THE TASK >> Please reproduce the appellate opinion word for word, starting at the words "District Court of" and stopping after "Tallahassee, for appellee.".

481 So. 2d 80 | Fla. Dist. Ct. App. | 1986
BARRY HINNANT, INC., Appellant,
v.
Frances M. SPOTTSWOOD, Appellee.
District Court of Appeal of Florida, First District.
Gayle Smith Swedmark of Madigan, Parker, Gatlin, Swedmark & Skelding, Tallahassee, for appellant.
Carol S. Haughwout of Fonvielle & Hinkle, Tallahassee, for appellee.
ERVIN, Judge.
This is an appeal from a judgment denying specific performance of a contract to convey real property, entered on the ground that the terms of the option to purchase were vague and ambiguous, thereby making the contract's terms unenforceable. Our review of the record, however, convinces us that the issue on which the lower court based its final judgment had previously been litigated and decided adversely to appellee's position. Pursuant, therefore, to the doctrines of res judicata and law of the case, the judgment is reversed with directions.

COLLECTED DATA >>
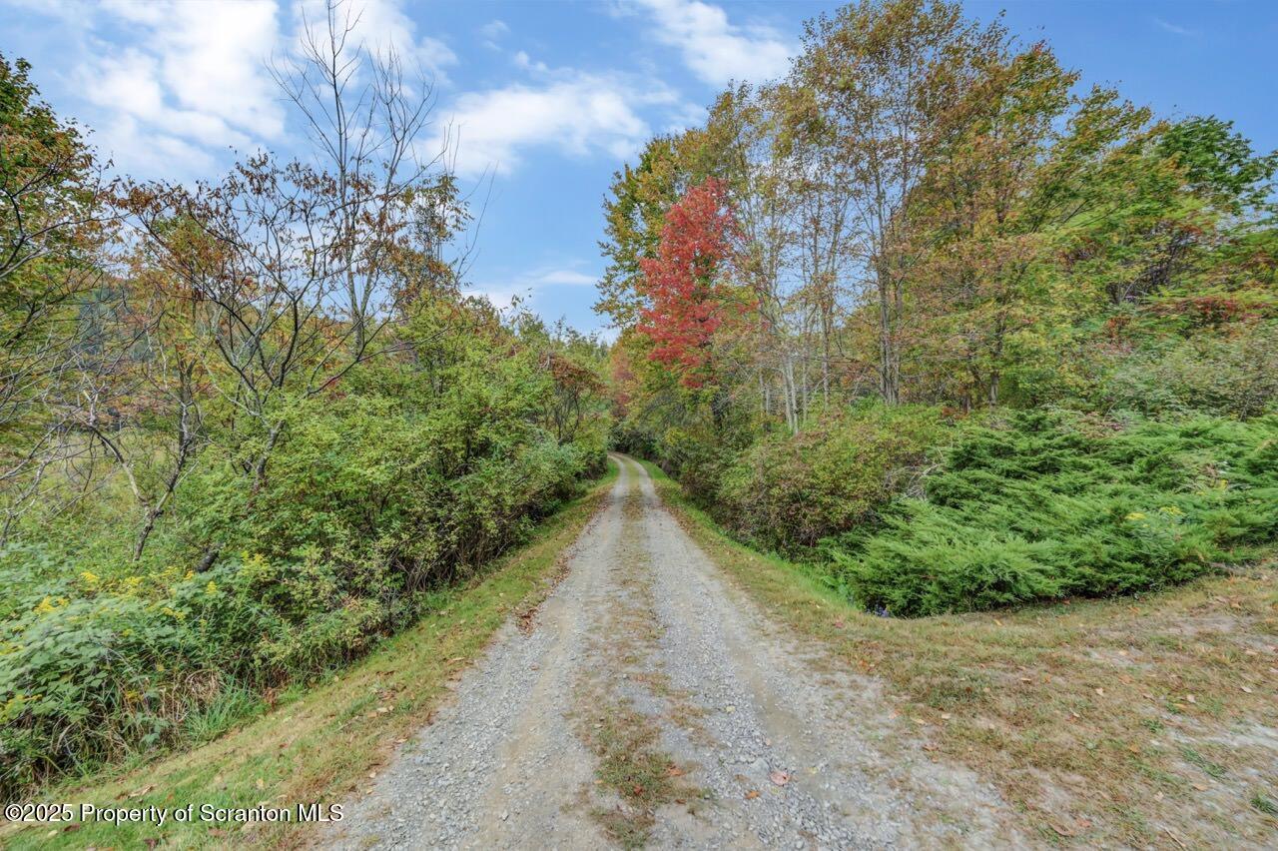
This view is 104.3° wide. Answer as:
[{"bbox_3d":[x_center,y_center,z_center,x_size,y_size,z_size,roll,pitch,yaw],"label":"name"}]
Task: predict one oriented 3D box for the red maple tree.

WORKED SOLUTION >>
District Court of Appeal of Florida, First District.
Gayle Smith Swedmark of Madigan, Parker, Gatlin, Swedmark & Skelding, Tallahassee, for appellant.
Carol S. Haughwout of Fonvielle & Hinkle, Tallahassee, for appellee.